Source data:
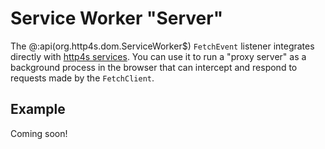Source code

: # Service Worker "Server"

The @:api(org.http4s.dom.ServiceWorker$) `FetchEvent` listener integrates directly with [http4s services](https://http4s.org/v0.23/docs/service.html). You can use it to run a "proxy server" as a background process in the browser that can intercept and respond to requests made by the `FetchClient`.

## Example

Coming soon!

...

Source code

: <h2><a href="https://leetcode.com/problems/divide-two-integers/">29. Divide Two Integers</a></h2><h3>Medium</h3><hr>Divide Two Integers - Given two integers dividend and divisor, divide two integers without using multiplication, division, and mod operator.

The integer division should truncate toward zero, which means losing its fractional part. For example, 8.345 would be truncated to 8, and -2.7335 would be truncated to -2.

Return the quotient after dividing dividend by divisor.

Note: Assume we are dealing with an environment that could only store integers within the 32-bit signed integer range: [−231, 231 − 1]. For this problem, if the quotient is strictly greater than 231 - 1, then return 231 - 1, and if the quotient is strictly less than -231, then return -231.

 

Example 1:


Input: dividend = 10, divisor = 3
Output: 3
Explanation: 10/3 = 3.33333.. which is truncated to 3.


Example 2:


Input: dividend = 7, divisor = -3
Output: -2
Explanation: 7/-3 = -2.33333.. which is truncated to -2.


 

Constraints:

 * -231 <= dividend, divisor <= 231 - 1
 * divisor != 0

==

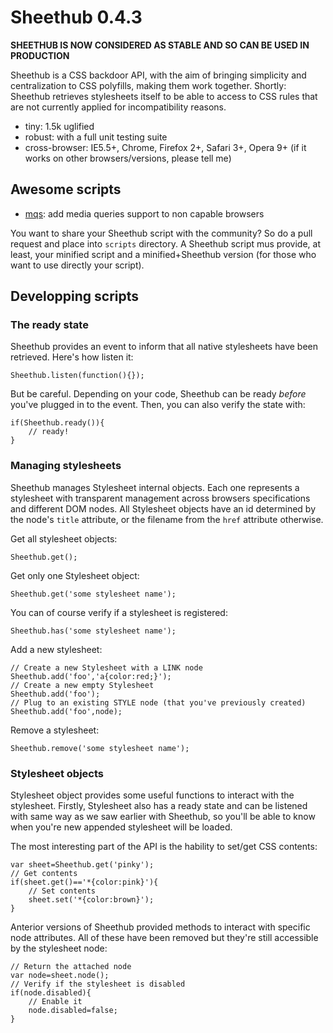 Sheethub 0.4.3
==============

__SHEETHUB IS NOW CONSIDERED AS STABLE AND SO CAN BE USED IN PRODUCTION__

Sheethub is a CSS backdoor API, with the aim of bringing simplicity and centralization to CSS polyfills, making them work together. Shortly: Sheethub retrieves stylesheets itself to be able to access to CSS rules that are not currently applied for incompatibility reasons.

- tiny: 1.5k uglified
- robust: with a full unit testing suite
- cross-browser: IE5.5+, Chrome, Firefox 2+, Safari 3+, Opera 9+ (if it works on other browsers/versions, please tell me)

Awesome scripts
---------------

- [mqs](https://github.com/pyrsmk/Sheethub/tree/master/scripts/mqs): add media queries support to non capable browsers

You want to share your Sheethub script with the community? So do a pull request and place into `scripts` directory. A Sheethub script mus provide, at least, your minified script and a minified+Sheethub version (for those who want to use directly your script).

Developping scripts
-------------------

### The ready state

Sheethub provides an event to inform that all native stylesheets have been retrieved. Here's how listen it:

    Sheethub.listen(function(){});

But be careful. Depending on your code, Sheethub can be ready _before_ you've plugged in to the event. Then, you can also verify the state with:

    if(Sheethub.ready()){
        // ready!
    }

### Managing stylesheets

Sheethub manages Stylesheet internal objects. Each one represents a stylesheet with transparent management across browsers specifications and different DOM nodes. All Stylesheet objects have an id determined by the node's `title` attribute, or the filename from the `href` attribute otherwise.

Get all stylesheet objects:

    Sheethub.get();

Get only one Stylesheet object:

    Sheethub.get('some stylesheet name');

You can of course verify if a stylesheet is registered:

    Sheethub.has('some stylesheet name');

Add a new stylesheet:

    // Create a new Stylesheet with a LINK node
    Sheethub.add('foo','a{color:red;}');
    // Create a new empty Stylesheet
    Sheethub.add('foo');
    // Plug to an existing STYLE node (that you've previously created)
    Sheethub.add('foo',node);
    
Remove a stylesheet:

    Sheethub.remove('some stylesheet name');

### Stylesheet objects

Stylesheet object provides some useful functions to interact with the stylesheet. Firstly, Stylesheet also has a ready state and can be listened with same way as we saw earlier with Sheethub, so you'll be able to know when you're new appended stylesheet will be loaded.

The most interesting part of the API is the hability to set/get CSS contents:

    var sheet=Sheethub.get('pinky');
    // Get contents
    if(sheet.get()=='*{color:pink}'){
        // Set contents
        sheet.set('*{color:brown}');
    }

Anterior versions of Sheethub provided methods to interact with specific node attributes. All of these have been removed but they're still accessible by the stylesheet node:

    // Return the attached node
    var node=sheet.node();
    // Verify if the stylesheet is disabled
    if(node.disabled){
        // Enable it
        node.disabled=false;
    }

- Work instruction: Among the records above, find each line containing the string "href" and copy it.

- Output below:
: <h2><a href="https://leetcode.com/problems/divide-two-integers/">29. Divide Two Integers</a></h2><h3>Medium</h3><hr>Divide Two Integers - Given two integers dividend and divisor, divide two integers without using multiplication, division, and mod operator.
Sheethub manages Stylesheet internal objects. Each one represents a stylesheet with transparent management across browsers specifications and different DOM nodes. All Stylesheet objects have an id determined by the node's `title` attribute, or the filename from the `href` attribute otherwise.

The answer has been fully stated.